PROBLEM DETAILS:
Quote word for word the lines of the listing starting with the line that contains "Skip to main content" and going on through the line that contains "party issue.", leaving the pictures out of your answer.

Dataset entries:
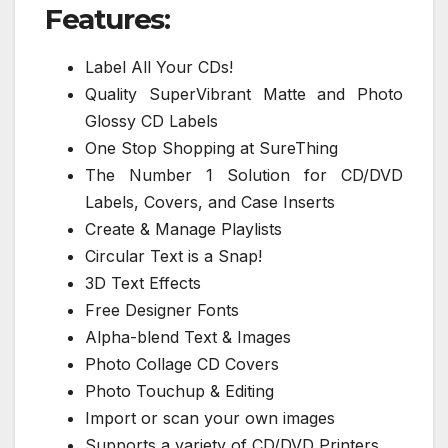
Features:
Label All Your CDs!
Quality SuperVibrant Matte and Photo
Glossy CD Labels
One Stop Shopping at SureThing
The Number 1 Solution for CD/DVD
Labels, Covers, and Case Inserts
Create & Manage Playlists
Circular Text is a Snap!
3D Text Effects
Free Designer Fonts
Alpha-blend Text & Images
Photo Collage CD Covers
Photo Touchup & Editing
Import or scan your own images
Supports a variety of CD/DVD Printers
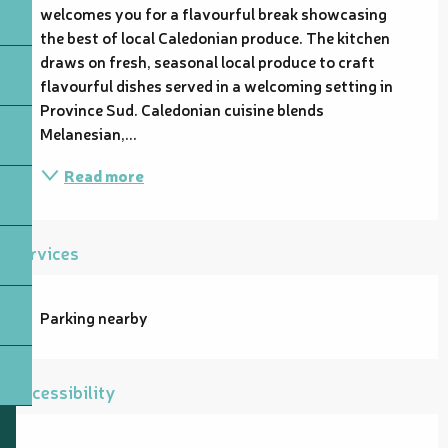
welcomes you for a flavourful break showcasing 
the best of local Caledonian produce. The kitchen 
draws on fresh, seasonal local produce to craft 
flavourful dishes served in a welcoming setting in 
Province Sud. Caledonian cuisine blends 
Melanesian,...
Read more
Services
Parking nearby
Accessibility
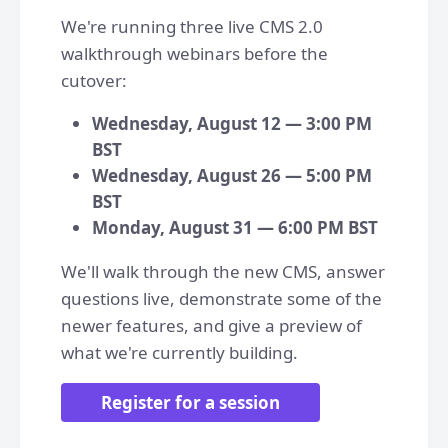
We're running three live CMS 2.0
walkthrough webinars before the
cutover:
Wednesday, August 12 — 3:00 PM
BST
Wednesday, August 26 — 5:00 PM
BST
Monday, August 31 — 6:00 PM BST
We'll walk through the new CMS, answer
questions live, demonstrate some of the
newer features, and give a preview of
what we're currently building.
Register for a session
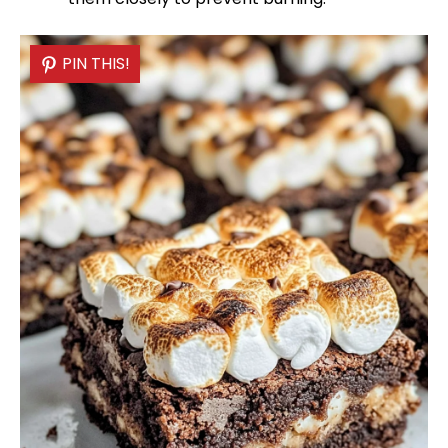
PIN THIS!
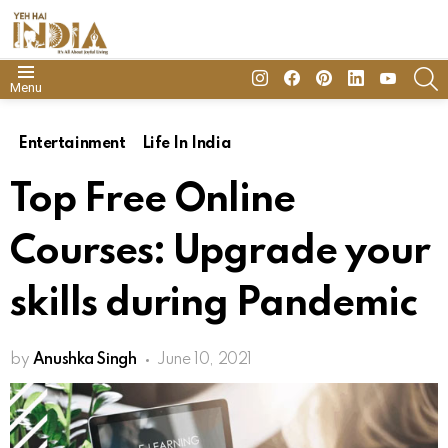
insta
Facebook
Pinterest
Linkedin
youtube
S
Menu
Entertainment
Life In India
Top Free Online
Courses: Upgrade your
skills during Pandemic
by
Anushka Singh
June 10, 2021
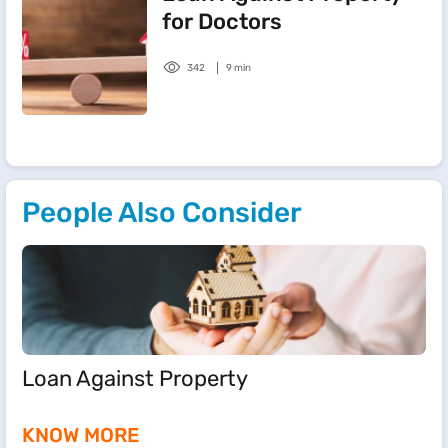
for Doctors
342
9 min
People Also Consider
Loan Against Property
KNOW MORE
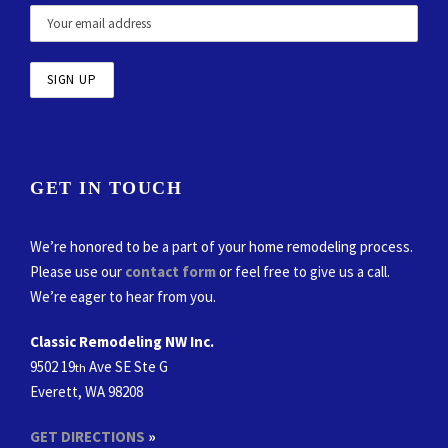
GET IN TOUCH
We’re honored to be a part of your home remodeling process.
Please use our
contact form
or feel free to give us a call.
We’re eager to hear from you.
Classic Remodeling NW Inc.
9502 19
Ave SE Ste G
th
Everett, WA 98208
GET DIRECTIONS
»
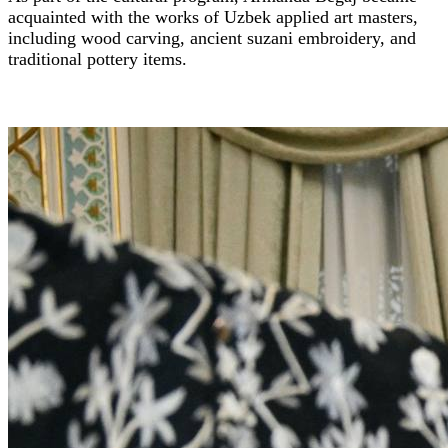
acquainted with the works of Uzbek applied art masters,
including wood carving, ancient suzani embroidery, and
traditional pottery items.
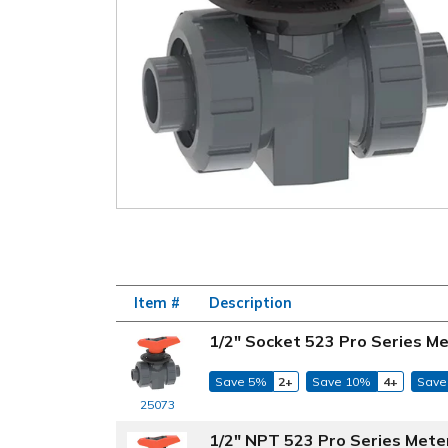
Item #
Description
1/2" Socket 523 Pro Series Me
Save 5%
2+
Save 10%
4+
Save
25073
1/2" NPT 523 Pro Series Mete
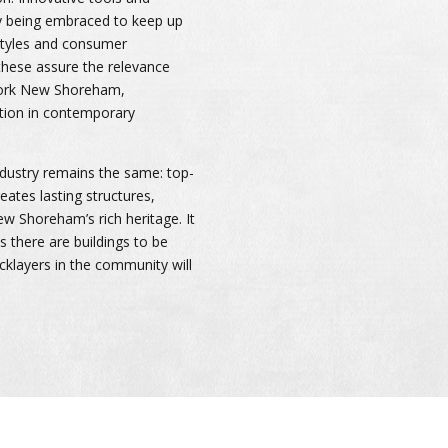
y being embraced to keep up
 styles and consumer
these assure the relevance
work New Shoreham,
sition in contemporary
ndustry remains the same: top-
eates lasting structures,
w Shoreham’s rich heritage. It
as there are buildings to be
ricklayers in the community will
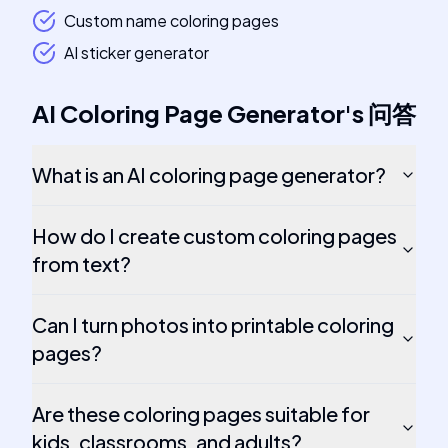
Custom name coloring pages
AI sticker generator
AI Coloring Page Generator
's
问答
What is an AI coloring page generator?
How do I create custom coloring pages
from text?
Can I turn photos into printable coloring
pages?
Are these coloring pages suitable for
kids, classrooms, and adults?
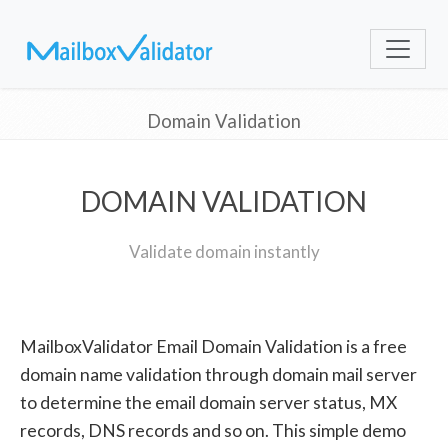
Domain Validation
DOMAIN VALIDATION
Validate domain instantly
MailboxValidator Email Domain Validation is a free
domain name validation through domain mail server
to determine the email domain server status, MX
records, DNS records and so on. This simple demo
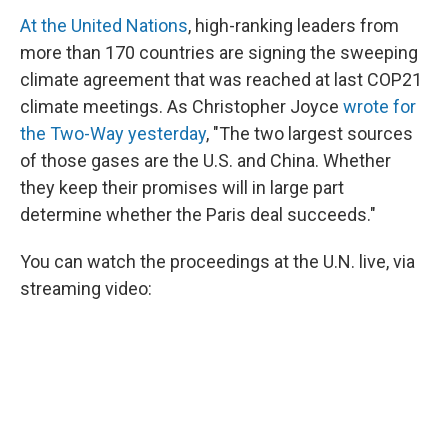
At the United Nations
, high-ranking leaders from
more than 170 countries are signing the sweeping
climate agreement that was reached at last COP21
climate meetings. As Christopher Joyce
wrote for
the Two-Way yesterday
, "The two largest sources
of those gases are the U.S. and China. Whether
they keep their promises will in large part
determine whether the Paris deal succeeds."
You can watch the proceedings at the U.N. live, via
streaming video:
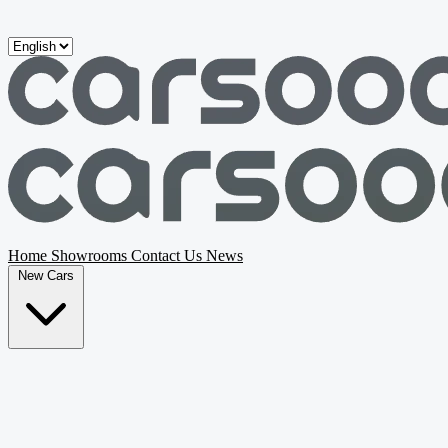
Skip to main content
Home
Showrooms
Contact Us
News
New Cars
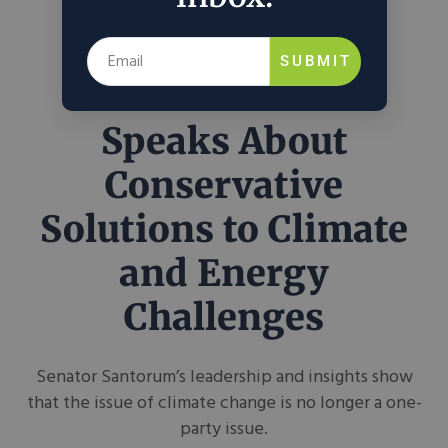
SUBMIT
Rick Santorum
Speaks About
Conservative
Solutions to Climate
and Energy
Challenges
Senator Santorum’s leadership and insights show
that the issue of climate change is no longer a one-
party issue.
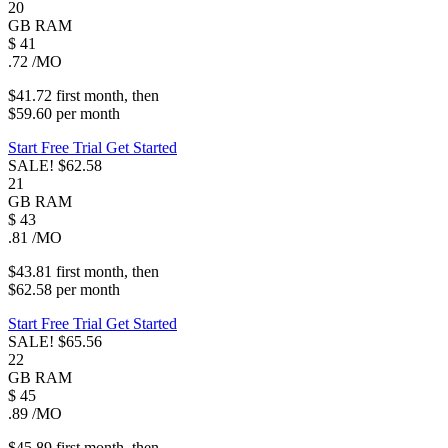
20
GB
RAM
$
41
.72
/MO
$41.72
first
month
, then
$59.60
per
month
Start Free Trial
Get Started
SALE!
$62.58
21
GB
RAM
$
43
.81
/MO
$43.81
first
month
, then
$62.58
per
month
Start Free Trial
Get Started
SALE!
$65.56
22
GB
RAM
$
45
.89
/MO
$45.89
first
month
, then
---
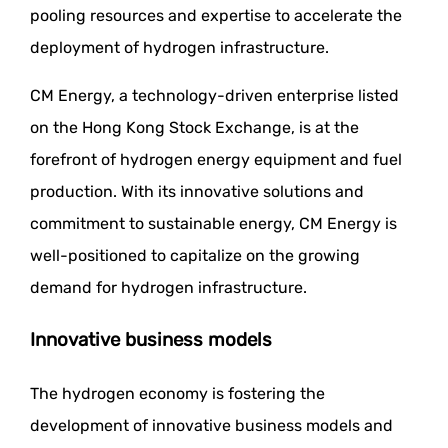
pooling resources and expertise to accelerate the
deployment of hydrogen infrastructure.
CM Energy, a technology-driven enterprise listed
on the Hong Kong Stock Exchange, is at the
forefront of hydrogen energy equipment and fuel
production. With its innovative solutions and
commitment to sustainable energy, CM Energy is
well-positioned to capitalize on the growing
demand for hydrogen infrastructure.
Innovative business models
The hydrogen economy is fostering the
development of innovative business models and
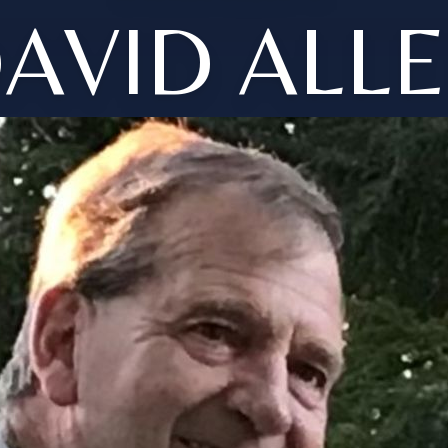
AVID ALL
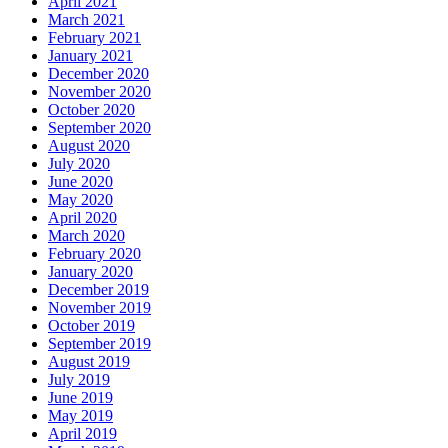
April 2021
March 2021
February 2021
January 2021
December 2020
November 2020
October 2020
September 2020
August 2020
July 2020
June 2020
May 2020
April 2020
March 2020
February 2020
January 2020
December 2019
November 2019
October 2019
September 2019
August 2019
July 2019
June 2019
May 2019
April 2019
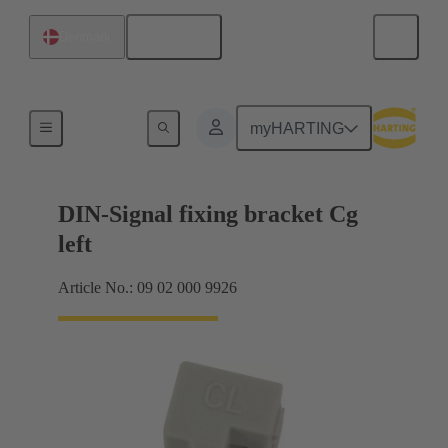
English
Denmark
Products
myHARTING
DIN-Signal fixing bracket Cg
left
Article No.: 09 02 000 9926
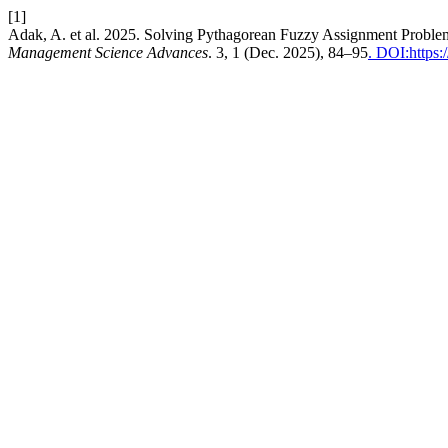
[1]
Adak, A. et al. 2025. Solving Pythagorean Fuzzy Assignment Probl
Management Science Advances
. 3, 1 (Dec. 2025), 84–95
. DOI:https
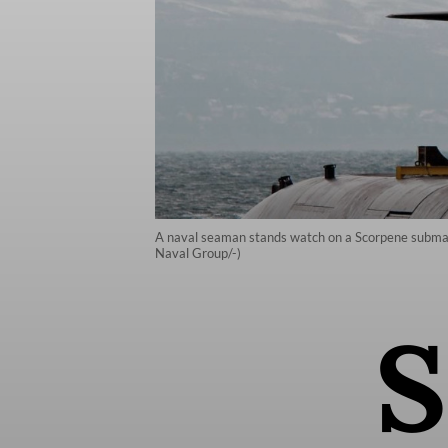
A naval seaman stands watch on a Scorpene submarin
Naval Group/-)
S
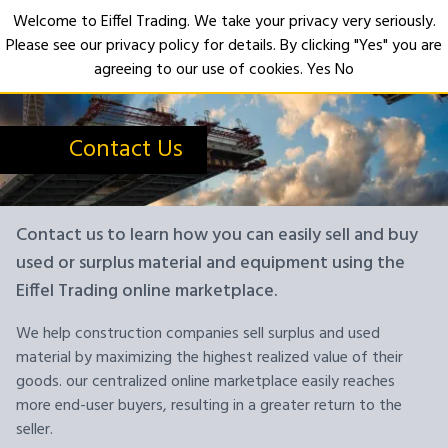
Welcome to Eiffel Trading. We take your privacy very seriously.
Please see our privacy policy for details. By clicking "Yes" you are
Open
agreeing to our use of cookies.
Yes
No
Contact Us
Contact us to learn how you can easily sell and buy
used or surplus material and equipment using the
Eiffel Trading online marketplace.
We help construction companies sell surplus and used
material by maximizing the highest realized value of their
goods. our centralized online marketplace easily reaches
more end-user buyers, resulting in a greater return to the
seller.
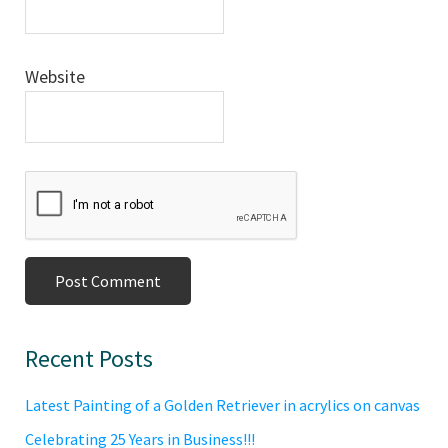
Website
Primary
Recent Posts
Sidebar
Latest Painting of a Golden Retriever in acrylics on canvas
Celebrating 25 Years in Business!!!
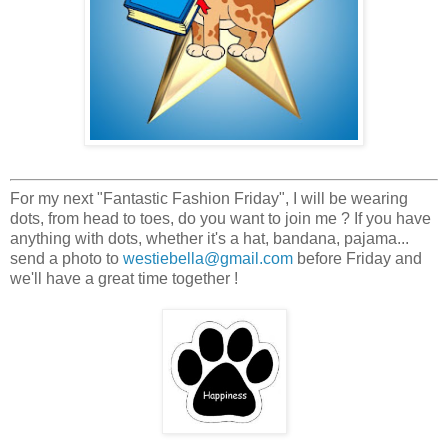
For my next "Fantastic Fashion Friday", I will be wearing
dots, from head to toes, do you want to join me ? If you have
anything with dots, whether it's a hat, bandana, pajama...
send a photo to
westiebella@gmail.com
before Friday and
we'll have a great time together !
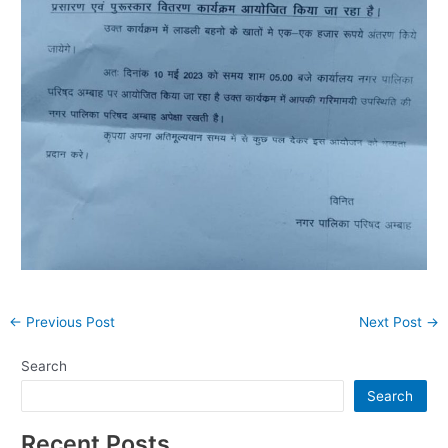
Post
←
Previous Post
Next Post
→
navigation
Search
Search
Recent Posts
--
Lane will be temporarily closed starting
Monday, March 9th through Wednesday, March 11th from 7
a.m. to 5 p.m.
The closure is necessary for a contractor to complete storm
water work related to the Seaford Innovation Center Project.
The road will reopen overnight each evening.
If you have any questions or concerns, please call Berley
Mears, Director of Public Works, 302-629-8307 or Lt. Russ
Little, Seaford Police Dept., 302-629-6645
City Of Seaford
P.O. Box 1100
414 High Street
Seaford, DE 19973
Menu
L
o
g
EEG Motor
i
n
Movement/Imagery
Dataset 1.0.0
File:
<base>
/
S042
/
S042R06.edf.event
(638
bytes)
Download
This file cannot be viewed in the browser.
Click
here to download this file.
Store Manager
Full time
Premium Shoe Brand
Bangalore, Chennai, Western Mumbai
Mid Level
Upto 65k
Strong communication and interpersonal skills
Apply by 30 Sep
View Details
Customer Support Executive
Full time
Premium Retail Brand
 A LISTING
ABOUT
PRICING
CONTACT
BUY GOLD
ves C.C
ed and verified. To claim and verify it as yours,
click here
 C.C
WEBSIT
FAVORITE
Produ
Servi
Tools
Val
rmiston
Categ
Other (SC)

TASK SOLUTION:
Skip to main content
Home
Showrooms
Contact Us
News
New Cars
SUBMIT
Rick Santorum
Speaks About
Conservative
Solutions to Climate
and Energy
Challenges
Senator Santorum’s leadership and insights show
that the issue of climate change is no longer a one-
party issue.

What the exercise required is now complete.